[[ Listed records open ]]

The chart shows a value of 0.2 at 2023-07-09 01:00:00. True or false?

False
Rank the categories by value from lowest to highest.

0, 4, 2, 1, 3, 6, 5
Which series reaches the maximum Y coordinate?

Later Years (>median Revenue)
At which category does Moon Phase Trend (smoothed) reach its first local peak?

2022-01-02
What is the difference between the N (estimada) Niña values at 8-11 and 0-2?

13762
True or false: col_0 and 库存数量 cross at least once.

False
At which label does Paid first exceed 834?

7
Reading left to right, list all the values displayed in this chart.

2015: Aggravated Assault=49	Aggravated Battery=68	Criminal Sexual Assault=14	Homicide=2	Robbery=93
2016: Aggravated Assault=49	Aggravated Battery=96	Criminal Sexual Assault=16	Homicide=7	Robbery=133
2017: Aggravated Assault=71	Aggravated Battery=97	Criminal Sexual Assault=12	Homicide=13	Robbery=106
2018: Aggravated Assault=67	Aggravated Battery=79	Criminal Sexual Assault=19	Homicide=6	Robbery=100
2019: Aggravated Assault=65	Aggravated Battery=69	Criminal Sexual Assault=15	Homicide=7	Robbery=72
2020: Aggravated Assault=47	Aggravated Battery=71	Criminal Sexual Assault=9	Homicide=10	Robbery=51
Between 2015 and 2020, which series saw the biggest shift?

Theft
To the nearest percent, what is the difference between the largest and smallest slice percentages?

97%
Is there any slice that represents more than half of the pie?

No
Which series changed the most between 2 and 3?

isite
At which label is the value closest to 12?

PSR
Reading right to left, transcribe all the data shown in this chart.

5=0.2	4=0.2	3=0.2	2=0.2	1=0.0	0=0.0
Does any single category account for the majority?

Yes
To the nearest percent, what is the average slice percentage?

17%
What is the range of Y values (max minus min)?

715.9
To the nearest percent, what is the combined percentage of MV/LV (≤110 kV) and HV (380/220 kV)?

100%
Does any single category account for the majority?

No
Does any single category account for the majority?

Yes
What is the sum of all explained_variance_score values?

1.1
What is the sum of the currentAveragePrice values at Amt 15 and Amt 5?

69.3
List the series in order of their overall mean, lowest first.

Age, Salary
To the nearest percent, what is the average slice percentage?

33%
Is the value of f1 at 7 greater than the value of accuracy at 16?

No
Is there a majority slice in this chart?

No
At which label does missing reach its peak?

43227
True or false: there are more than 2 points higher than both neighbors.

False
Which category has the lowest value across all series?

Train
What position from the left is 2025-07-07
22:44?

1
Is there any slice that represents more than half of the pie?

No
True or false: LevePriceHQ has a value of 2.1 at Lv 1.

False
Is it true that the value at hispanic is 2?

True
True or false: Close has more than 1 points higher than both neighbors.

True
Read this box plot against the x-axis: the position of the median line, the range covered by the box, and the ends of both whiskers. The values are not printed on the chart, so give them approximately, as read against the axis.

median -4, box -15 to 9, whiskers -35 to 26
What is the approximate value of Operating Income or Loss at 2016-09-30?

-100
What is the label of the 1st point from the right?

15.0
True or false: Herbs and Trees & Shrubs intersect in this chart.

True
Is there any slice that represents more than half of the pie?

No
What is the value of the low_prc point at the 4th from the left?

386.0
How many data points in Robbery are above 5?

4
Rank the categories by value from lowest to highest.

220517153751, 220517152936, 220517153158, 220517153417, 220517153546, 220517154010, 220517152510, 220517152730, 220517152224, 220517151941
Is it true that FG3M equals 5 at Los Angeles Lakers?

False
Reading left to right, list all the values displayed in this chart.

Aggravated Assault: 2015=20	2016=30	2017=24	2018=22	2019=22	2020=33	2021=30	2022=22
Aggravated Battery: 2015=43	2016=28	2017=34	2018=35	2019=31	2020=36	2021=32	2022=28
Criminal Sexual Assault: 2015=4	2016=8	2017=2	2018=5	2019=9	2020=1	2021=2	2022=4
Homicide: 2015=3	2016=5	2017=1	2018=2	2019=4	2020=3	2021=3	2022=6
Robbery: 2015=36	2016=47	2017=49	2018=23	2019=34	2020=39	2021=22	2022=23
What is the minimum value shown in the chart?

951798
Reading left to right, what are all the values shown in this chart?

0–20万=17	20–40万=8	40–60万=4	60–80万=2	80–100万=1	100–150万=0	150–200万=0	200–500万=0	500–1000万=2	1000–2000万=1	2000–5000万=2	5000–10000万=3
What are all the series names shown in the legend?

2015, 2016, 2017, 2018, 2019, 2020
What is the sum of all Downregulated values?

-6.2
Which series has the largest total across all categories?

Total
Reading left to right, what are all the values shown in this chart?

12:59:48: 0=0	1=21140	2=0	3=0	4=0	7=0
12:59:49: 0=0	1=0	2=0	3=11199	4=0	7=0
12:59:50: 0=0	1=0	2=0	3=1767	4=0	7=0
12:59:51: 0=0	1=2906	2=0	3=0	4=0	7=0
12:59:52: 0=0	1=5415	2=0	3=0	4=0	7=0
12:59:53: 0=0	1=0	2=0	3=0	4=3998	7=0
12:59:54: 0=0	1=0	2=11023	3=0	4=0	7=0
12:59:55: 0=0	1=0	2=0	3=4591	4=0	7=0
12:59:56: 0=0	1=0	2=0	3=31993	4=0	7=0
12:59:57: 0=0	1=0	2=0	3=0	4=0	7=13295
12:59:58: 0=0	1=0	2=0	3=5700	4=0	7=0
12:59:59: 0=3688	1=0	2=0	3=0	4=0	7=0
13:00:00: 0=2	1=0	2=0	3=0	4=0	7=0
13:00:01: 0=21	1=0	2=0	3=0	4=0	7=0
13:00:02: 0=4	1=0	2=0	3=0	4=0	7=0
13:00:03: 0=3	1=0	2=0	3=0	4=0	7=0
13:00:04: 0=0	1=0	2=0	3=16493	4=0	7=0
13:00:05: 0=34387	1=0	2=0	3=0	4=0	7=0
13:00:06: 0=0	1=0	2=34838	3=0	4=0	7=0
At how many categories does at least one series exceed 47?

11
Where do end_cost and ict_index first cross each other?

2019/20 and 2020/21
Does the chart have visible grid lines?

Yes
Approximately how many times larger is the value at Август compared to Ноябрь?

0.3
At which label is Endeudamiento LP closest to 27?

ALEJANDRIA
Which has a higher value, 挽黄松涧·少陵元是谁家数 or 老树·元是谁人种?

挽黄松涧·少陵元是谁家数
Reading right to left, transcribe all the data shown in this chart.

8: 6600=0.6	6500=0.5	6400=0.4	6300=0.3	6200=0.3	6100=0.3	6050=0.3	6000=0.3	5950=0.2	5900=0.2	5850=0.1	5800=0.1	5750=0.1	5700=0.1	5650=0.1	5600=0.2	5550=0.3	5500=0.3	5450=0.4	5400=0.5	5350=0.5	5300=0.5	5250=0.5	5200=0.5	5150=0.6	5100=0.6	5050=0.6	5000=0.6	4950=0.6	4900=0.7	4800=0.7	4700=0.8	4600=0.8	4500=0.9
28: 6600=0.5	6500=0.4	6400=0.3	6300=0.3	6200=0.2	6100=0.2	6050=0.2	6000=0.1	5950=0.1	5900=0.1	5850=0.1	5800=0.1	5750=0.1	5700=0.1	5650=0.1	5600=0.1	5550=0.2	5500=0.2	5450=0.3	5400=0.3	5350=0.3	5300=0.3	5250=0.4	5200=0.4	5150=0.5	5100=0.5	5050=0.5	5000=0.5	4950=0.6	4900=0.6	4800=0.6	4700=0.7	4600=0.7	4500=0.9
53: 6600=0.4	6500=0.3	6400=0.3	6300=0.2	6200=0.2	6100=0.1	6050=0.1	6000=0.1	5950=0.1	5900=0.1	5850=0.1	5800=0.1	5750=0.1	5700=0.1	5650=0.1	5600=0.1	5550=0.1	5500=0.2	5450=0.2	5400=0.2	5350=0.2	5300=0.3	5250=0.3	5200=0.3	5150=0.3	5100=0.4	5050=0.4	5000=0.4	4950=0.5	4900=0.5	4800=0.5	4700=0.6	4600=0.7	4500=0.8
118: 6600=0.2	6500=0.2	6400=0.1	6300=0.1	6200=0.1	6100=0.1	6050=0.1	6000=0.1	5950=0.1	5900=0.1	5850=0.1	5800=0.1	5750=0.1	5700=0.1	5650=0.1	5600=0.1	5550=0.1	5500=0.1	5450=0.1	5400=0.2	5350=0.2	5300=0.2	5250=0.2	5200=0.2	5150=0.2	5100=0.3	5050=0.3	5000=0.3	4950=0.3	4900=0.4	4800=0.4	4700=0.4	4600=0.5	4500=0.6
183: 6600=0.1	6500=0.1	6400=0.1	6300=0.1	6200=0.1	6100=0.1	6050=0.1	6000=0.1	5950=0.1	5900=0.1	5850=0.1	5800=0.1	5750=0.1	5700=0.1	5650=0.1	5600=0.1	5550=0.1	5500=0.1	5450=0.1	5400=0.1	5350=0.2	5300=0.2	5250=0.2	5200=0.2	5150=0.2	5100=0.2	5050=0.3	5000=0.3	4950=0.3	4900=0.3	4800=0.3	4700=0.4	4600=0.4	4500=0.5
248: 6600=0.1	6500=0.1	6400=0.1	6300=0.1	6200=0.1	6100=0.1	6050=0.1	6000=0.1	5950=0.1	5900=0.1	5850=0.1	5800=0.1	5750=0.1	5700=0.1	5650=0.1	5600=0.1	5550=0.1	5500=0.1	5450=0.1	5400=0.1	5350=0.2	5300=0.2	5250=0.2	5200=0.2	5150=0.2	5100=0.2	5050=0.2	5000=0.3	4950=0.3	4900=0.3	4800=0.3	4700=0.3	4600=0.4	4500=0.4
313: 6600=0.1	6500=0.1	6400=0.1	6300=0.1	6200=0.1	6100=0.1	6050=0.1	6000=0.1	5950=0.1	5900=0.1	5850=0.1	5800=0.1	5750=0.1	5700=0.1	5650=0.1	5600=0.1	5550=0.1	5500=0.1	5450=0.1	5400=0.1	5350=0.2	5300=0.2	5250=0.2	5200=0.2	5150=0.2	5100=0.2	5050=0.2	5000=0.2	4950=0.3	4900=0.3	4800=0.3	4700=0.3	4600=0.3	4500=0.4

[[ Listed records closed ]]

* [Work to complete] Retype the lines from the beginning of the items through the line that contains "At which category", including that line.

* [Exercise response]
The chart shows a value of 0.2 at 2023-07-09 01:00:00. True or false?

False
Rank the categories by value from lowest to highest.

0, 4, 2, 1, 3, 6, 5
Which series reaches the maximum Y coordinate?

Later Years (>median Revenue)
At which category does Moon Phase Trend (smoothed) reach its first local peak?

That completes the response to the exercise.